Today, Barrett works as the announcer for ABC’s Jimmy Kimmel Live! late night show. As such, he’ll often see new bands come in and each time, Barrett says, he has to fight the impulse to pull the groups aside and tell them, “Enjoy it. Take it all in.”
But while hindsight is 20/20 and it’s easy to second-guess every decision one makes when looking at the past, Barrett also expresses gratitude and relief. After all, he and the band made it. Not only that, they got through the peaks of fame relatively unscathed. This spring, the group is poised to release its latest LP, which is the result of renewed dedication born from simply having the time. To produce the album, Barrett says the band “circled the wagons.” The BossToneS, which has been together since the early ’80s, has endured plenty of ups and downs. In a way, making this record was both therapeutic and a way to make something positive out of something negative.

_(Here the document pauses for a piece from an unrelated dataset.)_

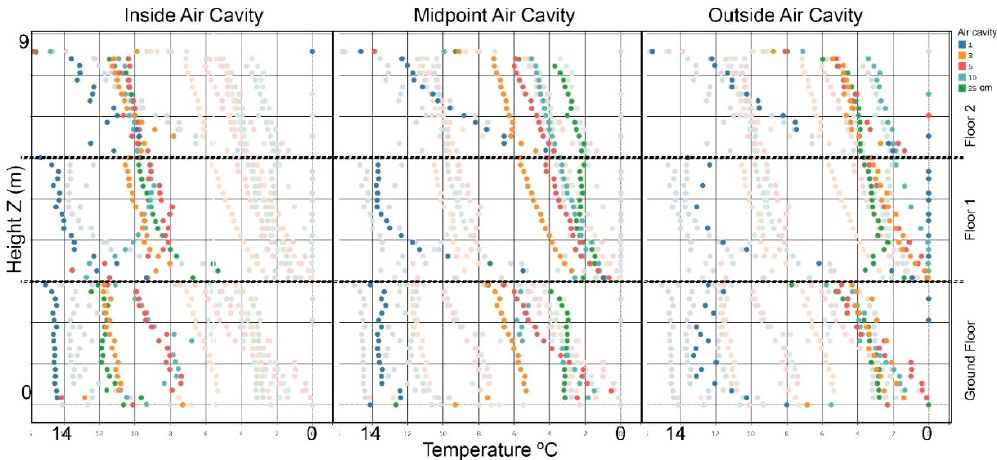
Figure 9. Temperatures reached inside the air chamber depending on its thickness.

“It got us through it,” Barrett says.
As the great American poet, Robert Frost, once wrote, “The best way out is always through.” If one is to believe this, then by getting through the pandemic and the tumultuous 2020 with a new record in hand may indicate for Barrett that he’s gotten out of his past tendencies of self-doubt. Another member of the BossToneS noticed this too. While reflecting on the album, keyboardist John Goetchius pointed out to Barrett that his talents are important. Talking with Goetchius, Barrett noted that he was surprised that so many lyrics were bubbling up last year. He was happy they were, but still rather astonished.
“And J.G. was like, ‘Listen asshole, that’s because you’re an artist.’” Barrett says. “That’s one of those words that I’m uncomfortable with. I’ve run from stuff like that. But he was right. In times like this, that’s what artists do. They create. And for the first time, I allowed myself to accept it.”

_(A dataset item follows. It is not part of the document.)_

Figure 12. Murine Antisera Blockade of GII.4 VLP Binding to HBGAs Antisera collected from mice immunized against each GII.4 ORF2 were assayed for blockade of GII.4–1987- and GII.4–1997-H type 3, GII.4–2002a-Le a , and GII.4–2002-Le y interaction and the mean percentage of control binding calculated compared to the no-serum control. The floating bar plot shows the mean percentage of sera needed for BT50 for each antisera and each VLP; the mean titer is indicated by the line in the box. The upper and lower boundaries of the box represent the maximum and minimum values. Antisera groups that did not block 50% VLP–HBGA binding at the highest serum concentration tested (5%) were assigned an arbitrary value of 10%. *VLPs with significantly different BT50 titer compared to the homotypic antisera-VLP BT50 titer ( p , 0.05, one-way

Barrett says he loves language, loves words. He’s particularly enthralled with what songs can do and how they can say so much in such short periods of time. In the late 1990s when the BossToneS were on every radio station, it was rare to have such a platform. And to have one while playing ska music that originated in Jamaica, flourished in England in the 1970s and now found popularity with a Boston band—that was a lot to handle for Barrett and company at the time. But the group ultimately rode the wave. They made it out and their latest album, recorded in a nearly-100-year-old studio formerly owned by the bassist, Flea, and now owned by Tim Armstrong of Rancid, should be helpful to the resume. Not only for its musicianship, but for its sense of honest camaraderie.
“I think what it comes down to,” Barrett says, “is that it’s about family. It’s friends and it’s community. That’s what the whole record is about, the strength of other human beings you’ve surrounded yourself with. Those who have gone on the journey with you.”